There is a daytime facility in Springfield call the Rare Breed, where young people can find shelter and meals and help with other needs. Unfortunately, it is not an overnight shelter. I helped with a group of others a couple of times in providing dinner for the youth who frequent this shelter. It was heartbreaking, but so satisfying, too.

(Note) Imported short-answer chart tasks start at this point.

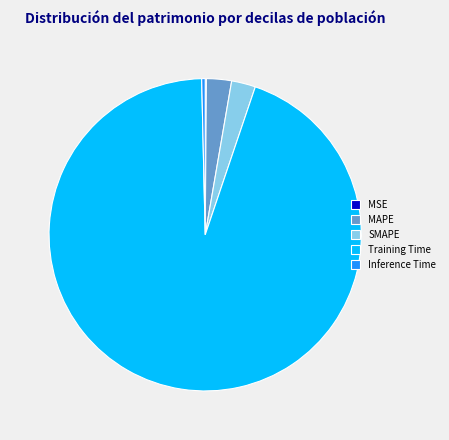

Is there a majority slice in this chart?

Yes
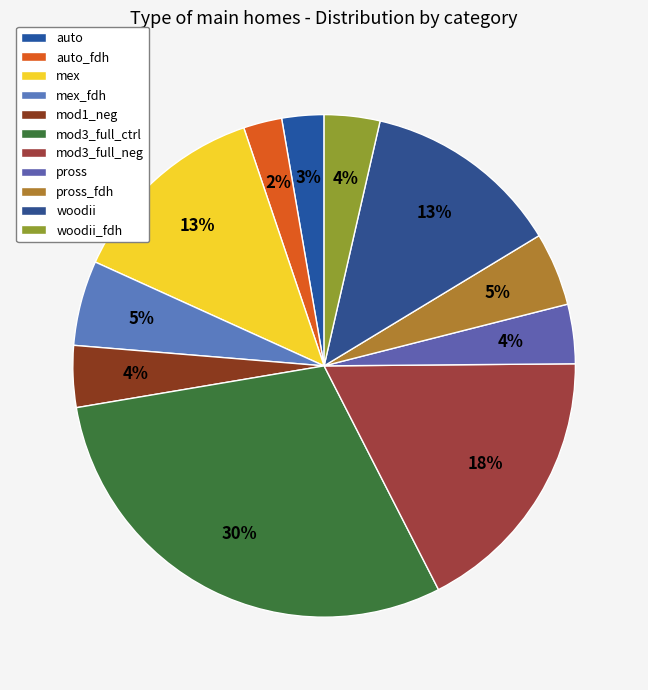

How many slices are in this pie chart?

11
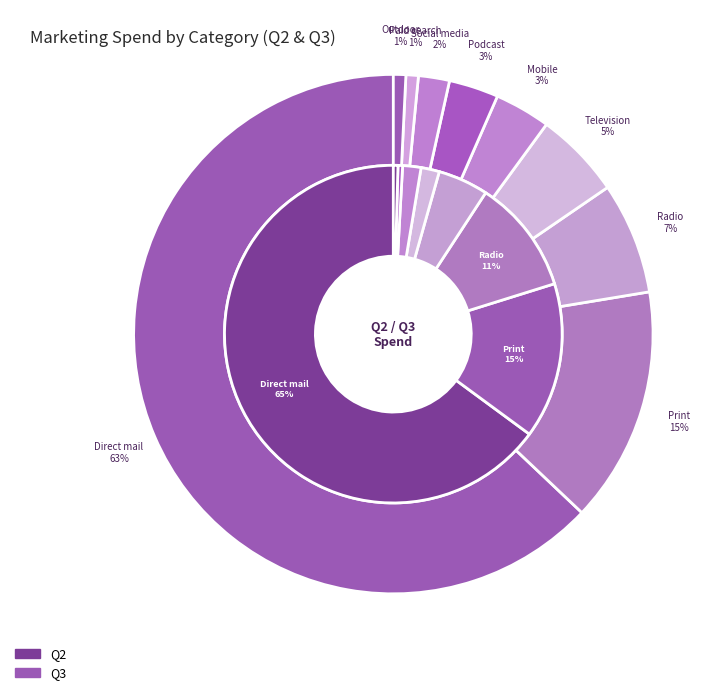

The 3 slice represents 14% of the pie. True or false?

False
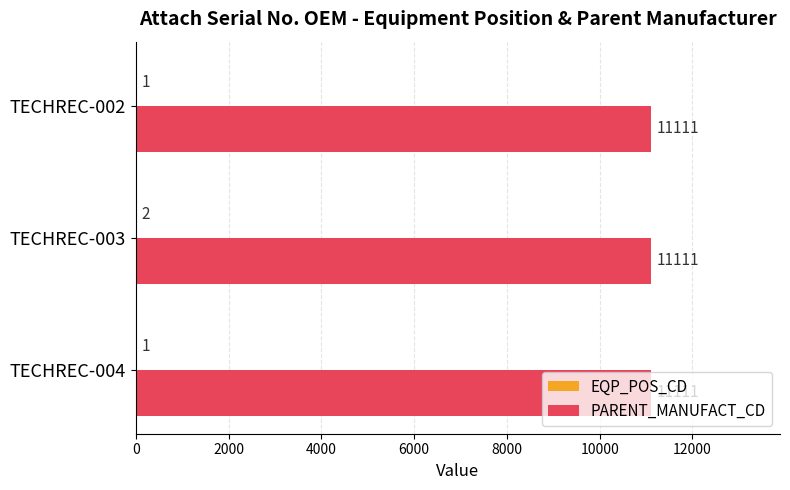

True or false: PARENT_MANUFACT_CD has a value of 19580 at TECHREC-004.

False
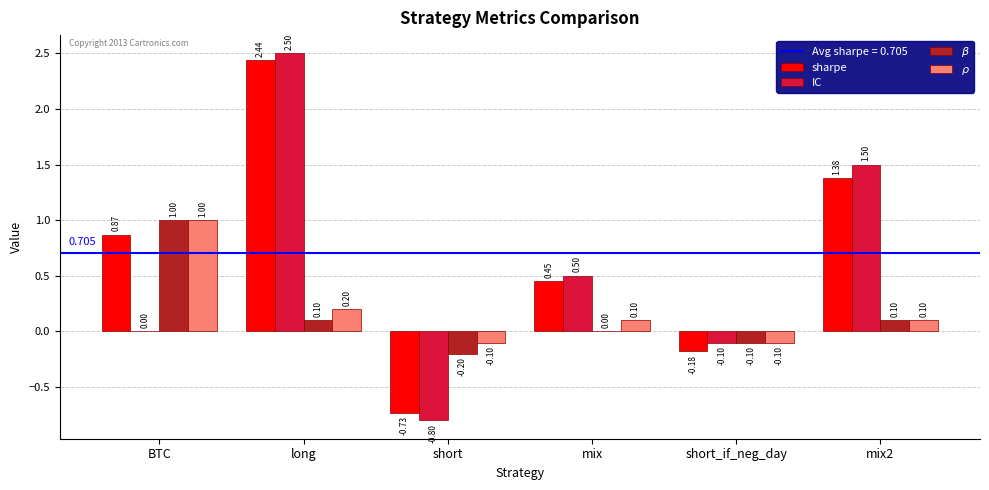

Between BTC and long, which series saw the biggest shift?

IC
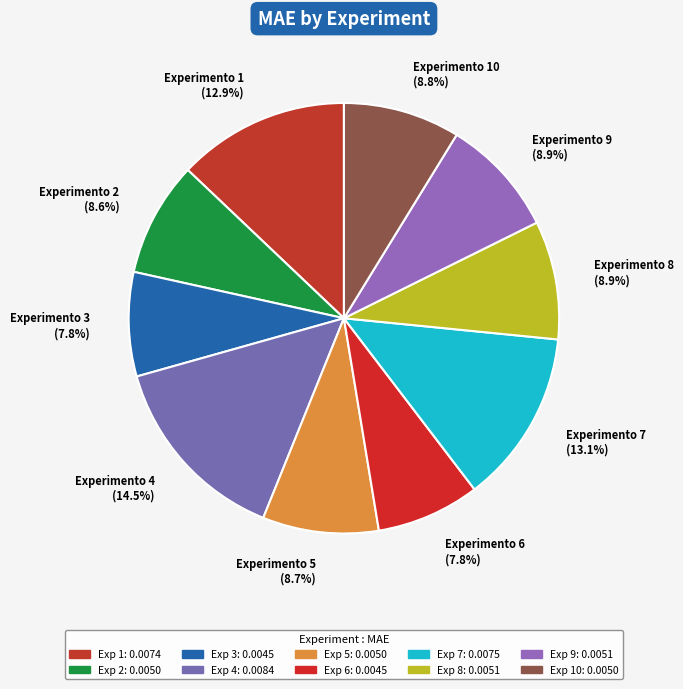

To the nearest percent, what is the average slice percentage?

10%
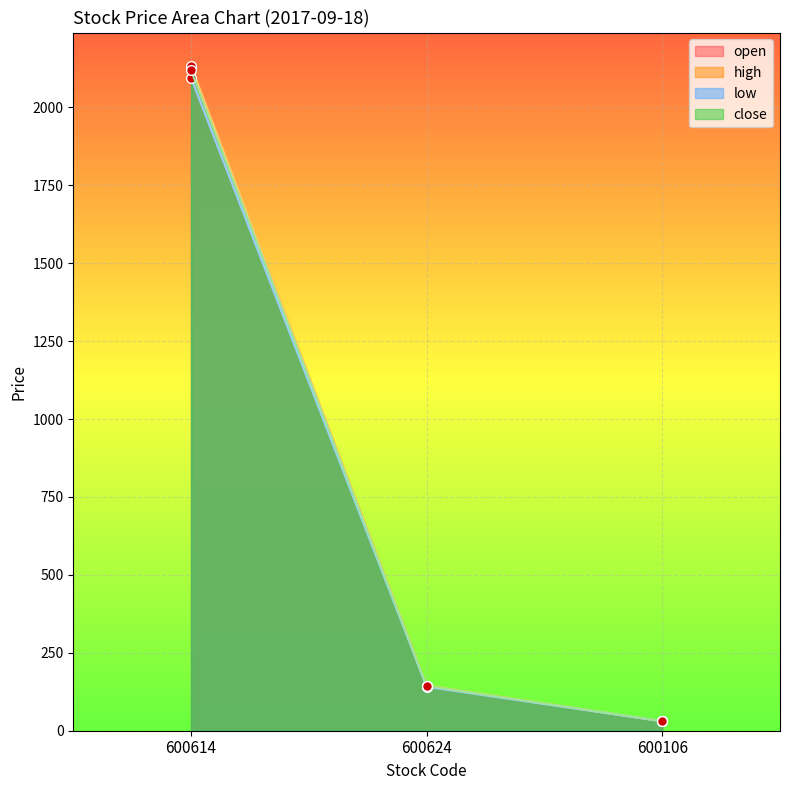

Where does the low series first go above 140?

600614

I sat at a table with a young woman, maybe 16, with a child and pregnant again. I think I’d feel crushed and hopeless, but this young woman was upbeat and friendly. She has remained in my heart and mind ever since, and I wrote a poem about her:
She sits at the table beside her young child,
with another one on the way,
and feeds him the donated food
we brought for this one night’s meal
in this place of temporary sanctuary,
and I wonder how she got here.
“There were too many drugs at my house,
too many people coming and going.
My mom and dad didn’t even know if I was there
most of the time, and didn’t care.
I knew they wouldn’t miss me,
so I ran.”
Her voice is steady and matter of fact;
it’s just the way it is for her.
I want to weep for her,
her children and her future.
How will she get past the barriers
blocking her path:
a child herself with two young children,
little education, nowhere to go,
never knowing where she will sleep
or when she will eat
or what comes next.
She has had no childhood.
I watch her laugh with the others
around the table,
all young teens, homeless,
hanging strong, holding back,
giving nothing away that might hurt
or shatter the walls around them.
I will find my place at some point in part of the solution for homeless youth; I’m not sure how or when, but somehow it will happen.
What is a charitable passion of yours that you want to give, or already are giving, yourself to? Write about it and some ways you are or want to serve that passion.
Make a list of things you are thankful for. Choose one to explore in depth: what makes you thankful for it, describe how it makes you feel, how it makes you act.
How can you make a difference in the world, even in small ways, that make it a better place to live?